Dear and esteemed friends:
First of all, I do not consider myself even remotely a superman, only a very humble human being, capable of understanding that we are only a small breath of life in the hands of a time that will never stop to wait for us. In the face of this everything that surrounds us every minute, we are only an ephemeral part of a nothing.
Therefore, today I let you know that you, my friends, brothers and followers, are the everything that filled the void of the nothingness that was forgotten. When I met you, I wanted you with my rebellion and you followed me, that is, each one of you are, and always will be, the reason for the everything that came to fill my nothingness.

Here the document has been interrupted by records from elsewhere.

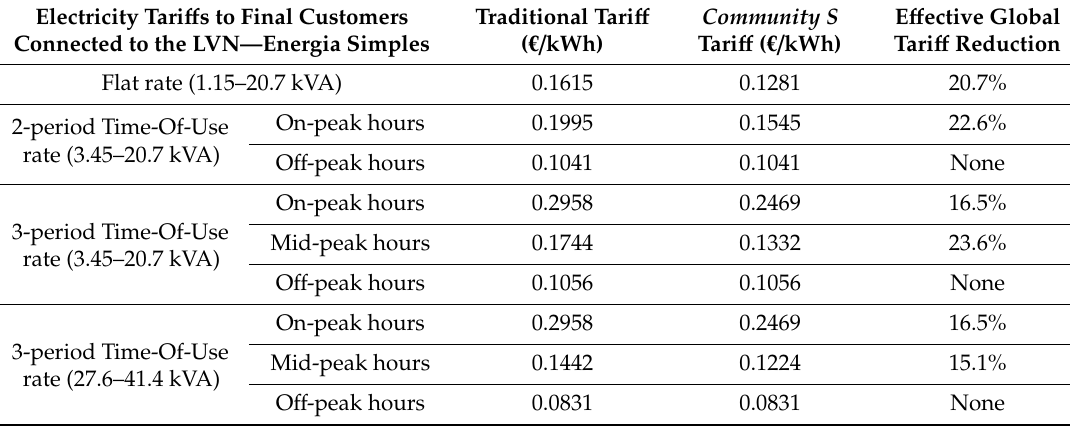
Table 2. Energy contract tailored by Energia Simples for participants of the Community S project, which encompassed the proposed NAT reductions for the surplus electricity shared within each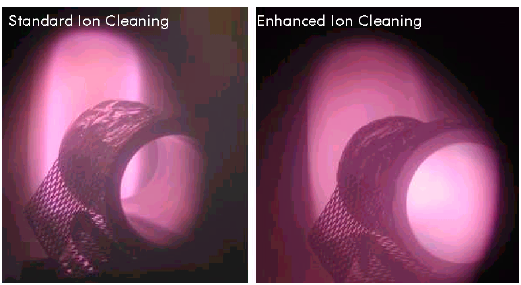
Figure 3. Photo shots (Gencoa, https://www.gencoa.com/) of cylinder liners in front of a Cr target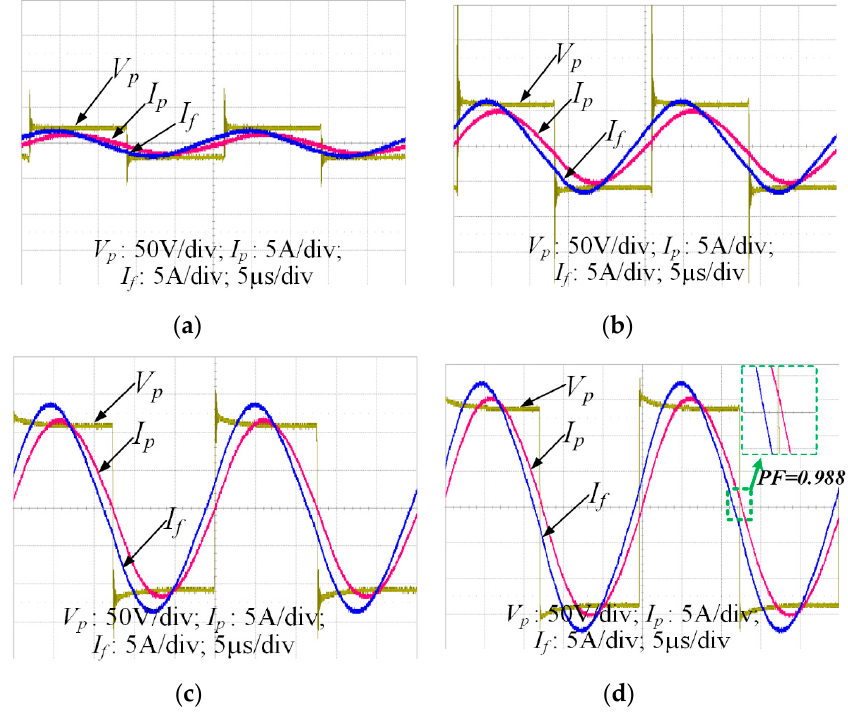
Figure 15. Waveforms of voltage and current at: ( a ) V p = 20 V; ( b ) V p = 60 V; ( c ) V p = 100 V; ( d ) V p = 140 V.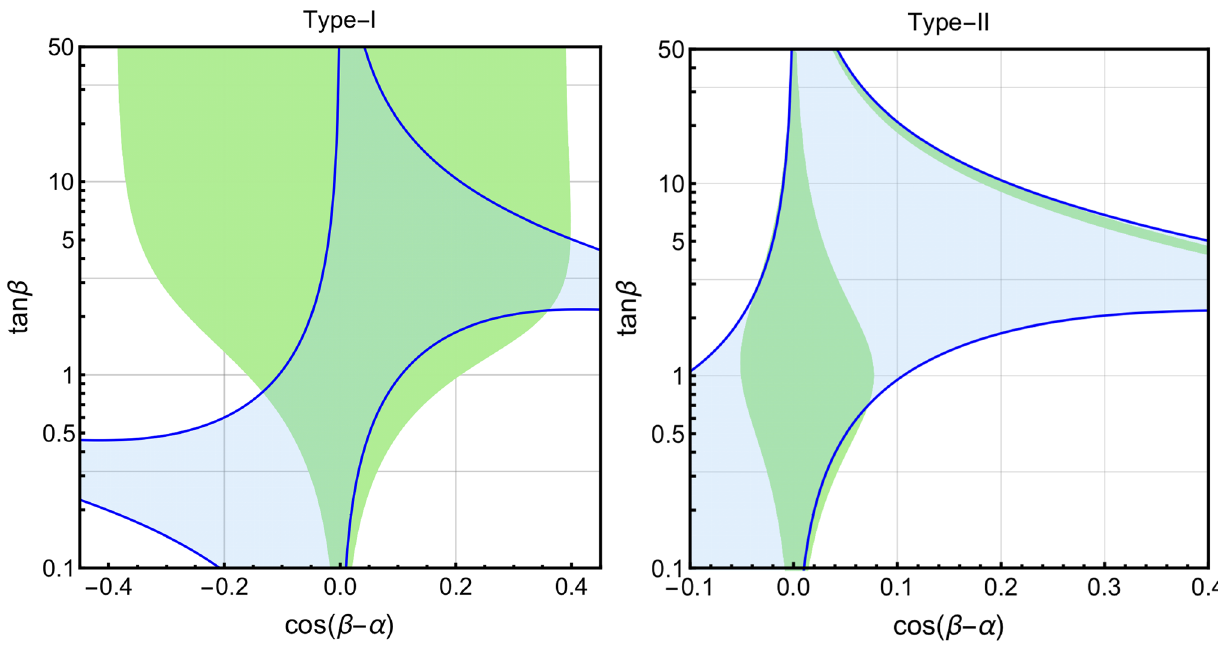
Fig. 2 Allowed regions by SM-like Higgs precision measurements (green) and theoretical constraints (blue) in the cos (β − α) -tan β plane. The left is for the Type-I and right for the Type-II 2HDM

Do not doubt for a moment that each one of you is greater and much more important than me.
Without more,
Maykel Osorbo
Days earlier, Luis Manuel in a phone call from prison made a call to action: “To the artists, theorists, collectors and art lovers who will visit the 2024 biennial, I invite you to see my work and become part of it. It’s called Proof of Life. One special person will be chosen to visit me in prison and spend one or two hours with me in conversation about art and other things. The biennial began as an opportunity for artists from the periphery, and those that have been displaced. Since I can’t go to the event, why not bring [the biennial] to the artist?”
On November 9, 2024 at the Rafto Conference in Bergen, Norway the case of 2024 Rafto Prize winner Luis Manuel Otero Alcántara was highlighted, and followed on November 10th with a torchlight procession in his honor through the streets of this Norwegian town.